### The task
Turn the rows below into a numbered list, skipping any blank lines.

### Items
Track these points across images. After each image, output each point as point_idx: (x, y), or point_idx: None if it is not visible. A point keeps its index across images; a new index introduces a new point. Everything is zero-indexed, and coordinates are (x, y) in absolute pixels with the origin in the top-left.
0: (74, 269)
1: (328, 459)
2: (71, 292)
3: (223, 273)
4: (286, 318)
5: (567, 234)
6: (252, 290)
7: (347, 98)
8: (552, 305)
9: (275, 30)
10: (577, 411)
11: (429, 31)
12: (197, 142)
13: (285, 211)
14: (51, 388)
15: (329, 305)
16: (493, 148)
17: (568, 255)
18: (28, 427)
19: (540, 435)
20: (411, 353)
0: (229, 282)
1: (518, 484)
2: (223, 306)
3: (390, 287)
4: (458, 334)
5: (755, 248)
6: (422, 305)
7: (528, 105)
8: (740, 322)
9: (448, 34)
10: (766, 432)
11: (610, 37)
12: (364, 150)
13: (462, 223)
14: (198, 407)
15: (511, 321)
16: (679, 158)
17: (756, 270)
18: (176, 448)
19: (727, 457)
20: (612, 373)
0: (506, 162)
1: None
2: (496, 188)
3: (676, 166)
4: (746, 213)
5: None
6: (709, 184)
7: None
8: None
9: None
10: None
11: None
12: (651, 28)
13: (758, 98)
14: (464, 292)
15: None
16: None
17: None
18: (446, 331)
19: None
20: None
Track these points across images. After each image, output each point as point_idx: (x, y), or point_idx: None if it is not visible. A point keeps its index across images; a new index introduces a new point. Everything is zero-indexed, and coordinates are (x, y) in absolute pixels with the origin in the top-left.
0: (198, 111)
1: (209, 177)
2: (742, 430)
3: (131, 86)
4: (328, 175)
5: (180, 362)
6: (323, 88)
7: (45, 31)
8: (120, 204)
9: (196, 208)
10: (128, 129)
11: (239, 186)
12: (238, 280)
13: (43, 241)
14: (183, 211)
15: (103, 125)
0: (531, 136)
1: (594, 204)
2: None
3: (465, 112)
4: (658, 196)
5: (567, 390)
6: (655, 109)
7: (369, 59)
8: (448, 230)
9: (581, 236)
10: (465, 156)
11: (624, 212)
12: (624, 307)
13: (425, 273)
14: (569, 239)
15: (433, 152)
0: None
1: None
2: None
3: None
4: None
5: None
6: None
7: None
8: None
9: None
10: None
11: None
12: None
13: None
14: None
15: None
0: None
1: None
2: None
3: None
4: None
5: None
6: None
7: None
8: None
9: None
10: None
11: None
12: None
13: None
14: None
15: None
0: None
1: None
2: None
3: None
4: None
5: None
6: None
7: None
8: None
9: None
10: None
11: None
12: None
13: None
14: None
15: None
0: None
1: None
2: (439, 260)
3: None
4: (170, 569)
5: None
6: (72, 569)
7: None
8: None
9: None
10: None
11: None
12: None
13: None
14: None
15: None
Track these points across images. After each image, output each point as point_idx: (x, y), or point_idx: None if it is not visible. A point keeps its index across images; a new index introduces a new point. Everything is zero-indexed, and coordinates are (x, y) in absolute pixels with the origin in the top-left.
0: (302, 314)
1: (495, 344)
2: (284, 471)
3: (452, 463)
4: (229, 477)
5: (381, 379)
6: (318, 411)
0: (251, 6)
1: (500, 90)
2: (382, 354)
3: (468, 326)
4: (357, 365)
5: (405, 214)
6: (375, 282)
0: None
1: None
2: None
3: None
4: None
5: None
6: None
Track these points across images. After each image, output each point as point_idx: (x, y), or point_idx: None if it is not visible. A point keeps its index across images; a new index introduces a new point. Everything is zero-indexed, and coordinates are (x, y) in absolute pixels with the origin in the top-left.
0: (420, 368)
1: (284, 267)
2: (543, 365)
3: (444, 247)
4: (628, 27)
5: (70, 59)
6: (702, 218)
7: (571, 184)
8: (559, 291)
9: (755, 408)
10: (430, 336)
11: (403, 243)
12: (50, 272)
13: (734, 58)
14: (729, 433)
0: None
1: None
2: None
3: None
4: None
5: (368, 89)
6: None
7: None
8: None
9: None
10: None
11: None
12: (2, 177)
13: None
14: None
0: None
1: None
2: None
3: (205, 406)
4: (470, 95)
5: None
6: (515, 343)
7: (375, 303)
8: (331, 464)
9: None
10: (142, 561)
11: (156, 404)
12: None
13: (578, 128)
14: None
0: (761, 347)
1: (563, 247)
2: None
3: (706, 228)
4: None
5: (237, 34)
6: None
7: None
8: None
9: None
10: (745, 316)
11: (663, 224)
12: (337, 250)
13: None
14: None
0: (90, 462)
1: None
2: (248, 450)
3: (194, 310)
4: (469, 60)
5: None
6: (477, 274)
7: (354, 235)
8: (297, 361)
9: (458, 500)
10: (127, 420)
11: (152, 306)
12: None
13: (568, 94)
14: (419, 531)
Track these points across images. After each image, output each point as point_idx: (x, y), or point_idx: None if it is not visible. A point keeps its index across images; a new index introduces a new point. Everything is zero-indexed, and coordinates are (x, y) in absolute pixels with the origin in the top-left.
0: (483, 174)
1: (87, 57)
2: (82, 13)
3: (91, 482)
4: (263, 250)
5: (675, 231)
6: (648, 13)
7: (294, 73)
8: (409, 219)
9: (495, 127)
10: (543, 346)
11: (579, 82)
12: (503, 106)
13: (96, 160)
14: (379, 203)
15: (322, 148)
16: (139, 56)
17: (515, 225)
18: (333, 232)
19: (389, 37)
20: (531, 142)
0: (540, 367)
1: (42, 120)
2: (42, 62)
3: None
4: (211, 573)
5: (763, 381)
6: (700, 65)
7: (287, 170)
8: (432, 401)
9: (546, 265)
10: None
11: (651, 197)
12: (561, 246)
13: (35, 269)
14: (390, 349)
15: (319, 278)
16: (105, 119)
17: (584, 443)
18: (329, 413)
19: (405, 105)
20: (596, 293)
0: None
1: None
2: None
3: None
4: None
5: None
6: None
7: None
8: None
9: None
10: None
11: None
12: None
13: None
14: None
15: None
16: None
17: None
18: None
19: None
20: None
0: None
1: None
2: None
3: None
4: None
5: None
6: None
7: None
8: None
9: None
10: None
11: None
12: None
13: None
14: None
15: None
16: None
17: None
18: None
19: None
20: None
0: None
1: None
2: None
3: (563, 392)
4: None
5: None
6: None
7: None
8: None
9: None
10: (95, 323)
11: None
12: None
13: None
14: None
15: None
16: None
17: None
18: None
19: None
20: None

### Written response
1. Track these points across images. After each image, output each point as point_idx: (x, y), or point_idx: None if it is not visible. A point keeps its index across images; a new index introduces a new point. Everything is zero-indexed, and coordinates are (x, y) in absolute pixels with the origin in the top-left.
2. 0: (74, 269)
3. 1: (328, 459)
4. 2: (71, 292)
5. 3: (223, 273)
6. 4: (286, 318)
7. 5: (567, 234)
8. 6: (252, 290)
9. 7: (347, 98)
10. 8: (552, 305)
11. 9: (275, 30)
12. 10: (577, 411)
13. 11: (429, 31)
14. 12: (197, 142)
15. 13: (285, 211)
16. 14: (51, 388)
17. 15: (329, 305)
18. 16: (493, 148)
19. 17: (568, 255)
20. 18: (28, 427)
21. 19: (540, 435)
22. 20: (411, 353)
23. 0: (229, 282)
24. 1: (518, 484)
25. 2: (223, 306)
26. 3: (390, 287)
27. 4: (458, 334)
28. 5: (755, 248)
29. 6: (422, 305)
30. 7: (528, 105)
31. 8: (740, 322)
32. 9: (448, 34)
33. 10: (766, 432)
34. 11: (610, 37)
35. 12: (364, 150)
36. 13: (462, 223)
37. 14: (198, 407)
38. 15: (511, 321)
39. 16: (679, 158)
40. 17: (756, 270)
41. 18: (176, 448)
42. 19: (727, 457)
43. 20: (612, 373)
44. 0: (506, 162)
45. 1: None
46. 2: (496, 188)
47. 3: (676, 166)
48. 4: (746, 213)
49. 5: None
50. 6: (709, 184)
51. 7: None
52. 8: None
53. 9: None
54. 10: None
55. 11: None
56. 12: (651, 28)
57. 13: (758, 98)
58. 14: (464, 292)
59. 15: None
60. 16: None
61. 17: None
62. 18: (446, 331)
63. 19: None
64. 20: None
65. Track these points across images. After each image, output each point as point_idx: (x, y), or point_idx: None if it is not visible. A point keeps its index across images; a new index introduces a new point. Everything is zero-indexed, and coordinates are (x, y) in absolute pixels with the origin in the top-left.
66. 0: (198, 111)
67. 1: (209, 177)
68. 2: (742, 430)
69. 3: (131, 86)
70. 4: (328, 175)
71. 5: (180, 362)
72. 6: (323, 88)
73. 7: (45, 31)
74. 8: (120, 204)
75. 9: (196, 208)
76. 10: (128, 129)
77. 11: (239, 186)
78. 12: (238, 280)
79. 13: (43, 241)
80. 14: (183, 211)
81. 15: (103, 125)
82. 0: (531, 136)
83. 1: (594, 204)
84. 2: None
85. 3: (465, 112)
86. 4: (658, 196)
87. 5: (567, 390)
88. 6: (655, 109)
89. 7: (369, 59)
90. 8: (448, 230)
91. 9: (581, 236)
92. 10: (465, 156)
93. 11: (624, 212)
94. 12: (624, 307)
95. 13: (425, 273)
96. 14: (569, 239)
97. 15: (433, 152)
98. 0: None
99. 1: None
100. 2: None
101. 3: None
102. 4: None
103. 5: None
104. 6: None
105. 7: None
106. 8: None
107. 9: None
108. 10: None
109. 11: None
110. 12: None
111. 13: None
112. 14: None
113. 15: None
114. 0: None
115. 1: None
116. 2: None
117. 3: None
118. 4: None
119. 5: None
120. 6: None
121. 7: None
122. 8: None
123. 9: None
124. 10: None
125. 11: None
126. 12: None
127. 13: None
128. 14: None
129. 15: None
130. 0: None
131. 1: None
132. 2: None
133. 3: None
134. 4: None
135. 5: None
136. 6: None
137. 7: None
138. 8: None
139. 9: None
140. 10: None
141. 11: None
142. 12: None
143. 13: None
144. 14: None
145. 15: None
146. 0: None
147. 1: None
148. 2: (439, 260)
149. 3: None
150. 4: (170, 569)
151. 5: None
152. 6: (72, 569)
153. 7: None
154. 8: None
155. 9: None
156. 10: None
157. 11: None
158. 12: None
159. 13: None
160. 14: None
161. 15: None
162. Track these points across images. After each image, output each point as point_idx: (x, y), or point_idx: None if it is not visible. A point keeps its index across images; a new index introduces a new point. Everything is zero-indexed, and coordinates are (x, y) in absolute pixels with the origin in the top-left.
163. 0: (302, 314)
164. 1: (495, 344)
165. 2: (284, 471)
166. 3: (452, 463)
167. 4: (229, 477)
168. 5: (381, 379)
169. 6: (318, 411)
170. 0: (251, 6)
171. 1: (500, 90)
172. 2: (382, 354)
173. 3: (468, 326)
174. 4: (357, 365)
175. 5: (405, 214)
176. 6: (375, 282)
177. 0: None
178. 1: None
179. 2: None
180. 3: None
181. 4: None
182. 5: None
183. 6: None
184. Track these points across images. After each image, output each point as point_idx: (x, y), or point_idx: None if it is not visible. A point keeps its index across images; a new index introduces a new point. Everything is zero-indexed, and coordinates are (x, y) in absolute pixels with the origin in the top-left.
185. 0: (420, 368)
186. 1: (284, 267)
187. 2: (543, 365)
188. 3: (444, 247)
189. 4: (628, 27)
190. 5: (70, 59)
191. 6: (702, 218)
192. 7: (571, 184)
193. 8: (559, 291)
194. 9: (755, 408)
195. 10: (430, 336)
196. 11: (403, 243)
197. 12: (50, 272)
198. 13: (734, 58)
199. 14: (729, 433)
200. 0: None
201. 1: None
202. 2: None
203. 3: None
204. 4: None
205. 5: (368, 89)
206. 6: None
207. 7: None
208. 8: None
209. 9: None
210. 10: None
211. 11: None
212. 12: (2, 177)
213. 13: None
214. 14: None
215. 0: None
216. 1: None
217. 2: None
218. 3: (205, 406)
219. 4: (470, 95)
220. 5: None
221. 6: (515, 343)
222. 7: (375, 303)
223. 8: (331, 464)
224. 9: None
225. 10: (142, 561)
226. 11: (156, 404)
227. 12: None
228. 13: (578, 128)
229. 14: None
230. 0: (761, 347)
231. 1: (563, 247)
232. 2: None
233. 3: (706, 228)
234. 4: None
235. 5: (237, 34)
236. 6: None
237. 7: None
238. 8: None
239. 9: None
240. 10: (745, 316)
241. 11: (663, 224)
242. 12: (337, 250)
243. 13: None
244. 14: None
245. 0: (90, 462)
246. 1: None
247. 2: (248, 450)
248. 3: (194, 310)
249. 4: (469, 60)
250. 5: None
251. 6: (477, 274)
252. 7: (354, 235)
253. 8: (297, 361)
254. 9: (458, 500)
255. 10: (127, 420)
256. 11: (152, 306)
257. 12: None
258. 13: (568, 94)
259. 14: (419, 531)
260. Track these points across images. After each image, output each point as point_idx: (x, y), or point_idx: None if it is not visible. A point keeps its index across images; a new index introduces a new point. Everything is zero-indexed, and coordinates are (x, y) in absolute pixels with the origin in the top-left.
261. 0: (483, 174)
262. 1: (87, 57)
263. 2: (82, 13)
264. 3: (91, 482)
265. 4: (263, 250)
266. 5: (675, 231)
267. 6: (648, 13)
268. 7: (294, 73)
269. 8: (409, 219)
270. 9: (495, 127)
271. 10: (543, 346)
272. 11: (579, 82)
273. 12: (503, 106)
274. 13: (96, 160)
275. 14: (379, 203)
276. 15: (322, 148)
277. 16: (139, 56)
278. 17: (515, 225)
279. 18: (333, 232)
280. 19: (389, 37)
281. 20: (531, 142)
282. 0: (540, 367)
283. 1: (42, 120)
284. 2: (42, 62)
285. 3: None
286. 4: (211, 573)
287. 5: (763, 381)
288. 6: (700, 65)
289. 7: (287, 170)
290. 8: (432, 401)
291. 9: (546, 265)
292. 10: None
293. 11: (651, 197)
294. 12: (561, 246)
295. 13: (35, 269)
296. 14: (390, 349)
297. 15: (319, 278)
298. 16: (105, 119)
299. 17: (584, 443)
300. 18: (329, 413)
301. 19: (405, 105)
302. 20: (596, 293)
303. 0: None
304. 1: None
305. 2: None
306. 3: None
307. 4: None
308. 5: None
309. 6: None
310. 7: None
311. 8: None
312. 9: None
313. 10: None
314. 11: None
315. 12: None
316. 13: None
317. 14: None
318. 15: None
319. 16: None
320. 17: None
321. 18: None
322. 19: None
323. 20: None
324. 0: None
325. 1: None
326. 2: None
327. 3: None
328. 4: None
329. 5: None
330. 6: None
331. 7: None
332. 8: None
333. 9: None
334. 10: None
335. 11: None
336. 12: None
337. 13: None
338. 14: None
339. 15: None
340. 16: None
341. 17: None
342. 18: None
343. 19: None
344. 20: None
345. 0: None
346. 1: None
347. 2: None
348. 3: (563, 392)
349. 4: None
350. 5: None
351. 6: None
352. 7: None
353. 8: None
354. 9: None
355. 10: (95, 323)
356. 11: None
357. 12: None
358. 13: None
359. 14: None
360. 15: None
361. 16: None
362. 17: None
363. 18: None
364. 19: None
365. 20: None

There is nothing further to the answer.